Give the lines from the line with "## **Changes to These Terms**" to the line with "as listed above.)" in the entries below as a Markdown table with the columns No. and Line. Number each row and leave out blank lines.
Material provided Start Marker
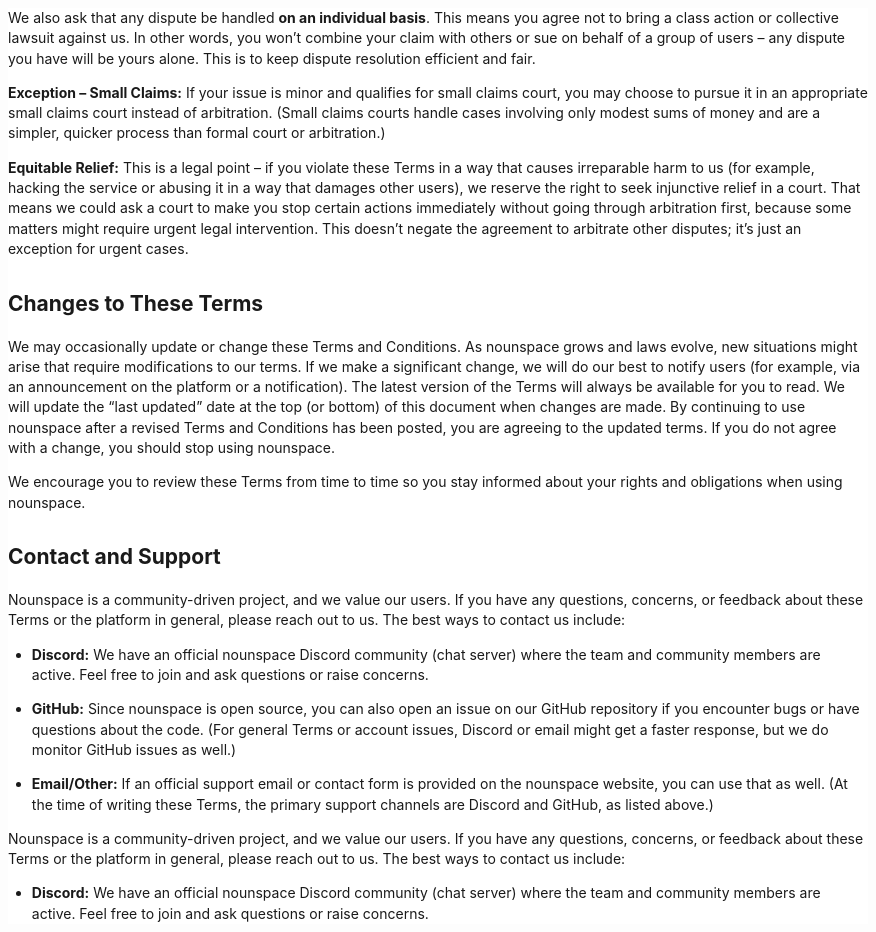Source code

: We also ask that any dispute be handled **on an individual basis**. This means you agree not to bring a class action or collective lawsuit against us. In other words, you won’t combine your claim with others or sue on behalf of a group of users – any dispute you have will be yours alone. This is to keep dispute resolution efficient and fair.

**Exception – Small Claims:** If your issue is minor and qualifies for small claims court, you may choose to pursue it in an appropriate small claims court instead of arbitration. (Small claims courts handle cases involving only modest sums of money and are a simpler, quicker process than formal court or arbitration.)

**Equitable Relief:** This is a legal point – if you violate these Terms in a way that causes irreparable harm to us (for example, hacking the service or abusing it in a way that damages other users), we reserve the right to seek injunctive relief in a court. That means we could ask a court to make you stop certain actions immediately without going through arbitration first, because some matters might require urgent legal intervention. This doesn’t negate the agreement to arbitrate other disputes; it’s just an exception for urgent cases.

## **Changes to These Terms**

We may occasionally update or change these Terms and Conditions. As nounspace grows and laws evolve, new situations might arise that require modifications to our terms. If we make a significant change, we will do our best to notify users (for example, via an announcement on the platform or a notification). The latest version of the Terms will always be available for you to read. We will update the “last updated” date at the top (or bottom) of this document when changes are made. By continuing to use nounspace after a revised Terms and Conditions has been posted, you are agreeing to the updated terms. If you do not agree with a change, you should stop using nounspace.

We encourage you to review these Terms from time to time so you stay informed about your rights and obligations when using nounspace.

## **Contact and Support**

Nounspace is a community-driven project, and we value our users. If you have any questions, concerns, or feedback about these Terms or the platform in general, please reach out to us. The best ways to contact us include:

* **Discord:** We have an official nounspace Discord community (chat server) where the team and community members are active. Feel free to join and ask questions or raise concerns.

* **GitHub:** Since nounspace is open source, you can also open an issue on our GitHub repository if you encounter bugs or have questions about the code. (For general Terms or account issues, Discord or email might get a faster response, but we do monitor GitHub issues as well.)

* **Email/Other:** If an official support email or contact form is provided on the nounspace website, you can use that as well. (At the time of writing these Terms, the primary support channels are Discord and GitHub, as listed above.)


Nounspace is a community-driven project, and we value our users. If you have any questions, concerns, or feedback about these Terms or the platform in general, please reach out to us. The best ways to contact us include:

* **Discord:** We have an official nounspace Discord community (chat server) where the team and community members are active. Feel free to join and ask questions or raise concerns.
Material provided End Marker
Material provided Start Marker
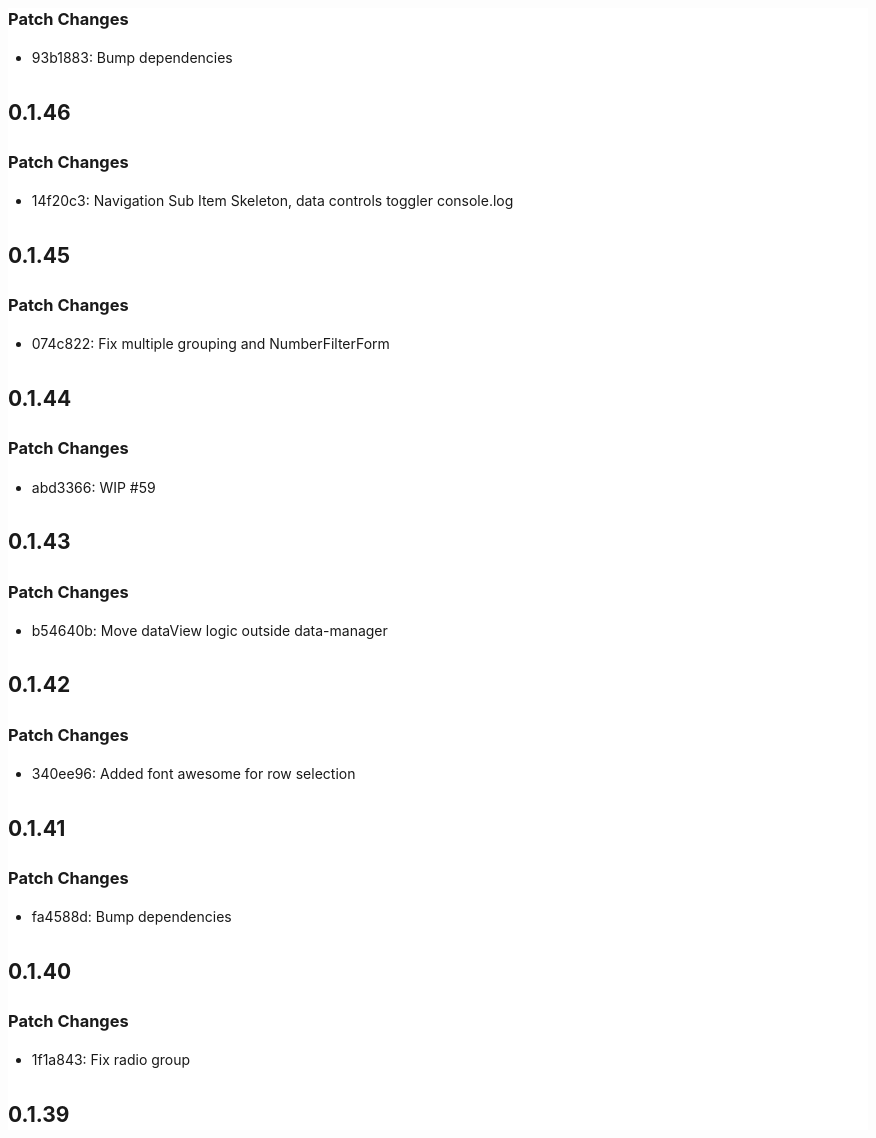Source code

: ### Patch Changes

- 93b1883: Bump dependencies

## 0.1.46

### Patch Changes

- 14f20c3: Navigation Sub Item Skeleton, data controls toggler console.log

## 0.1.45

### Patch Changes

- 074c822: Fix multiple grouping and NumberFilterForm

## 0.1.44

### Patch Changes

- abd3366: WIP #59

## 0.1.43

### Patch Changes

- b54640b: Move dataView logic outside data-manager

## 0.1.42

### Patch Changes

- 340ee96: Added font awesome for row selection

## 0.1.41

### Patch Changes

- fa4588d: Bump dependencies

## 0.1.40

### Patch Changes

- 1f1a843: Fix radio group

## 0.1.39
Material provided End Marker
__Output of the exercise__
| No. | Line |
|---|---|
| 1 | ## **Changes to These Terms** |
| 2 | We may occasionally update or change these Terms and Conditions. As nounspace grows and laws evolve, new situations might arise that require modifications to our terms. If we make a significant change, we will do our best to notify users (for example, via an announcement on the platform or a notification). The latest version of the Terms will always be available for you to read. We will update the “last updated” date at the top (or bottom) of this document when changes are made. By continuing to use nounspace after a revised Terms and Conditions has been posted, you are agreeing to the updated terms. If you do not agree with a change, you should stop using nounspace. |
| 3 | We encourage you to review these Terms from time to time so you stay informed about your rights and obligations when using nounspace. |
| 4 | ## **Contact and Support** |
| 5 | Nounspace is a community-driven project, and we value our users. If you have any questions, concerns, or feedback about these Terms or the platform in general, please reach out to us. The best ways to contact us include: |
| 6 | * **Discord:** We have an official nounspace Discord community (chat server) where the team and community members are active. Feel free to join and ask questions or raise concerns. |
| 7 | * **GitHub:** Since nounspace is open source, you can also open an issue on our GitHub repository if you encounter bugs or have questions about the code. (For general Terms or account issues, Discord or email might get a faster response, but we do monitor GitHub issues as well.) |
| 8 | * **Email/Other:** If an official support email or contact form is provided on the nounspace website, you can use that as well. (At the time of writing these Terms, the primary support channels are Discord and GitHub, as listed above.) |